Student "edition" found at {csi dot journalspace dot com}.

Maybe I shouldn't have started this blog now, not with everything that's been going on.

For the second meeting of my Introduction to Electricity and Magnetism class for the first week of the first term, I gave the standard "storytelling" part of the lecture, which I later admitted I modelled after the works of the scientist in the field, Michael Faraday, whose laboratory notebooks contained not a single equation.

In the discussion, I also said that it was James Clerk Maxwell who gave mathematical form to Faraday's descriptions.

After that I told the students that we were going from the Faraday part of the topic to the Maxwell part, which was the first equation I gave them, Coulomb's law.

For this I also started with two particles in one dimension, the easiest scenario to study for the electrostatic forces between two charged particles in a straight line.

During this time, I also kept asking one of the students sitting in front, who brought a copy of the textbook with him, to keep reciting.
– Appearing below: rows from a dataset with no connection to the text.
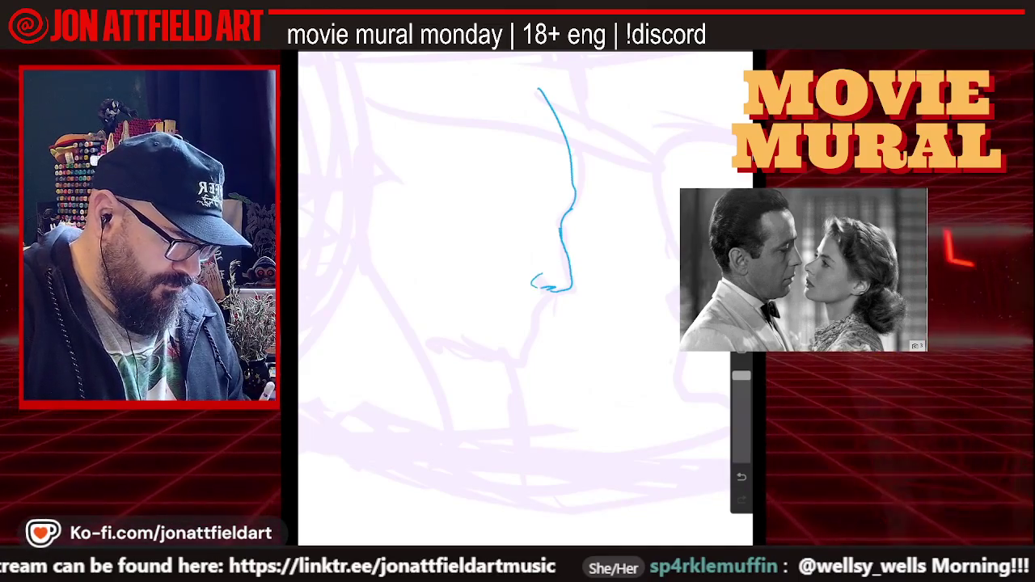
key(ctrl+z)
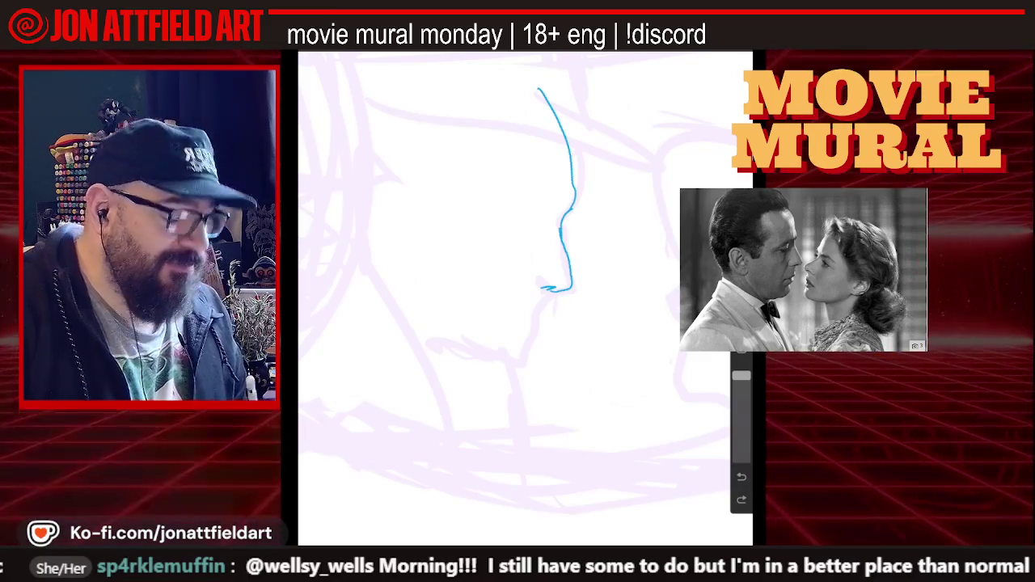
drag(544, 288, 533, 278)
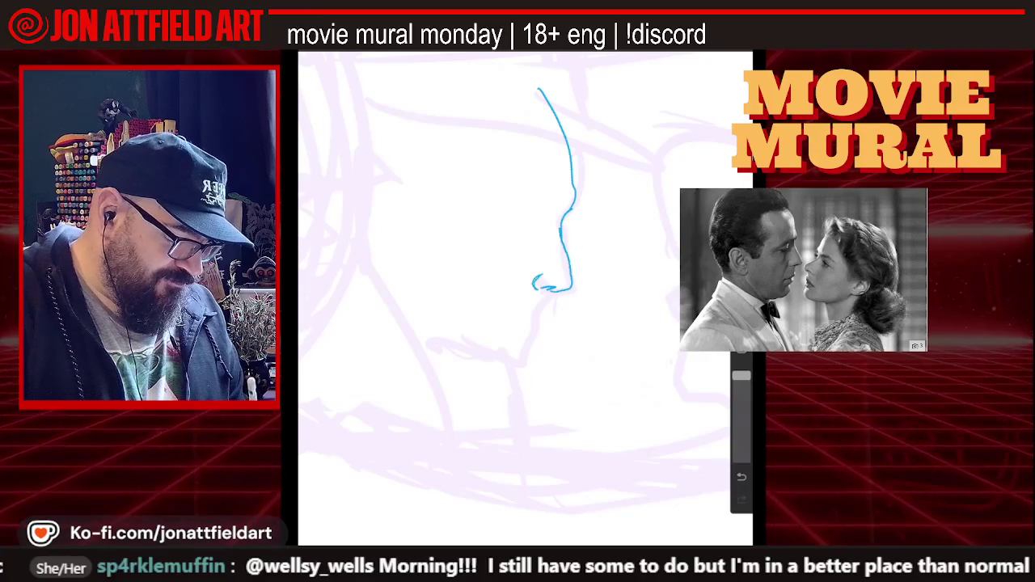
drag(536, 280, 505, 309)
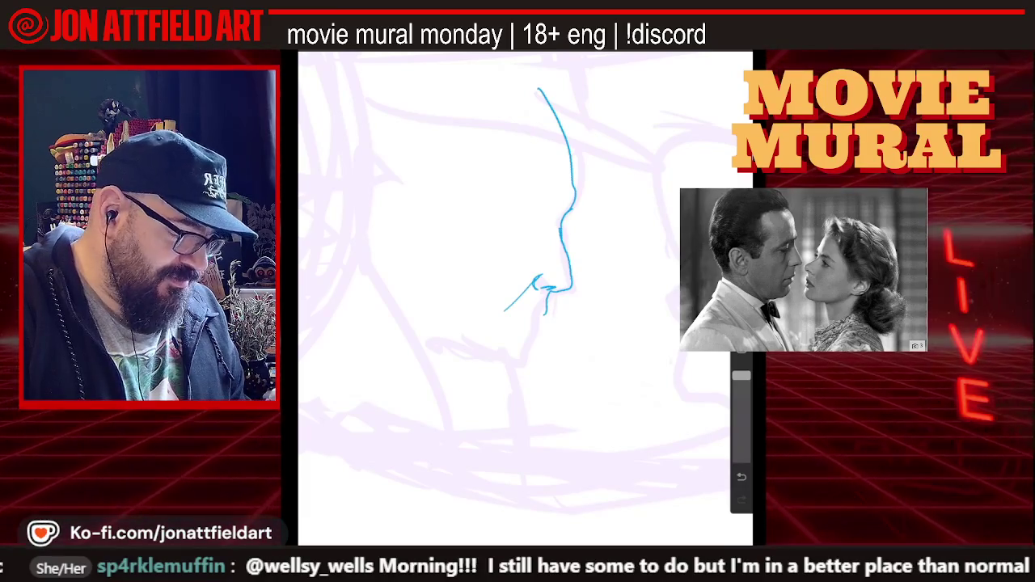
drag(547, 289, 546, 315)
I also joked that because of this he will probably leave his book at home for the succeeding meetings.

The next simplest scenario I gave them was of three particles in a straight line, where only the distances from the ends to the middle were given. I was hoping that they would intuit that to get the forces for the particles at the ends, the distances given would have to be added before plugged in the equation.

They also had to determine the direction of the forces based on the principle that like charges repel and opposite charges attract.

Finally they had to sum up the forces acting on each particle from the other two, to find out the resultant force on it. This they had to compute for each of the three particles.

Session 1137 repels. Class Dismissed.